[[ Document passage open ]]

More Iron, Less PMS

Premenstrual syndrome likelihood decreases with greater iron consumption

(RxWiki News) Iron can reduce fatigue and prevent anemia. Now, women may have another reason to add more of the mineral to their diet: to ease PMS symptoms.

New research showed that women who consumed a diet rich in iron were up to 40 percent less likely to have premenstrual syndrome (PMS) compared to women who consumed less iron.

Knowing which micro-minerals can help with the mood swings and bloating that come with PMS could provide some comfort to women before and during their periods. 

"Talk to your doctor about iron supplements."

PMS is marked by physical and emotional symptoms linked with the luteal phase of a woman's menstrual cycle, or the week going into her period.

Elizabeth Bertone-Johnson, PhD, associate professor in the School of Public Health and Health Sciences at the University of Massachusetts Amherst, and colleagues measured the mineral intake of about 3,000 women who were part of the Nurses' Health Study II.

The participants were surveyed about their food consumption three times over a 10-year period.

At the end of the 10 years, 1,057 women with an average age of 40 years were diagnosed with PMS. Another 1,986 women were PMS-free.

Results showed that women who consumed the most non-heme iron - a type of iron found mainly in plant foods and dietary supplements - were 30 to 40 percent less likely to have PMS symptoms compared to women who consumed the least.

[[ Document passage closed ]]
[[ Entries provided open ]]

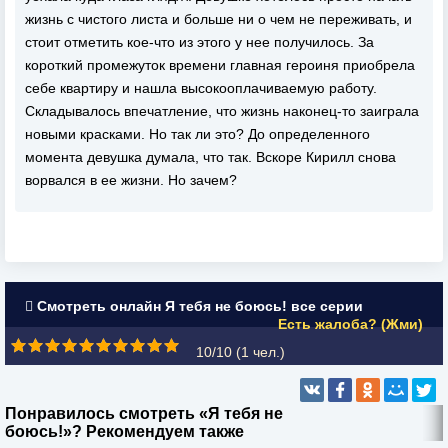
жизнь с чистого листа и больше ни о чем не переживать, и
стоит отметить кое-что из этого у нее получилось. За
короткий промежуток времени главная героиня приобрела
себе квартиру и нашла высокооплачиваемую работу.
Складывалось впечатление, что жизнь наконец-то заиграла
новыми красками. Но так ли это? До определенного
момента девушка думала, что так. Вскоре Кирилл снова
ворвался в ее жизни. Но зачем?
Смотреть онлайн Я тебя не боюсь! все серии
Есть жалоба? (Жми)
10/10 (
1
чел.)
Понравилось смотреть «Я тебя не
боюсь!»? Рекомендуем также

[[ Entries provided closed ]]

### Apply what you read
A – Answer these questions from the iron and PMS article:
(i) About how many women had their mineral intake measured?
(ii) How many times, and over what period, were the participants surveyed about their food consumption?
(iii) Where is non-heme iron mainly found?
B – List every count of women given in the iron and PMS article, and state what each count describes.
C – Reproduce the part of the iron and PMS article that begins at the words "New research showed that" and stops after "into her period.".

### Solutions
A –
(i) About 3,000 women.
(ii) Three times over a 10-year period.
(iii) Mainly in plant foods and dietary supplements.

B –
- About 3,000: women from the Nurses' Health Study II whose mineral intake was measured
- 1,057: women diagnosed with PMS at the end of the 10 years
- 1,986: women who were PMS-free

C –
New research showed that women who consumed a diet rich in iron were up to 40 percent less likely to have premenstrual syndrome (PMS) compared to women who consumed less iron.

Knowing which micro-minerals can help with the mood swings and bloating that come with PMS could provide some comfort to women before and during their periods. 

"Talk to your doctor about iron supplements."

PMS is marked by physical and emotional symptoms linked with the luteal phase of a woman's menstrual cycle, or the week going into her period.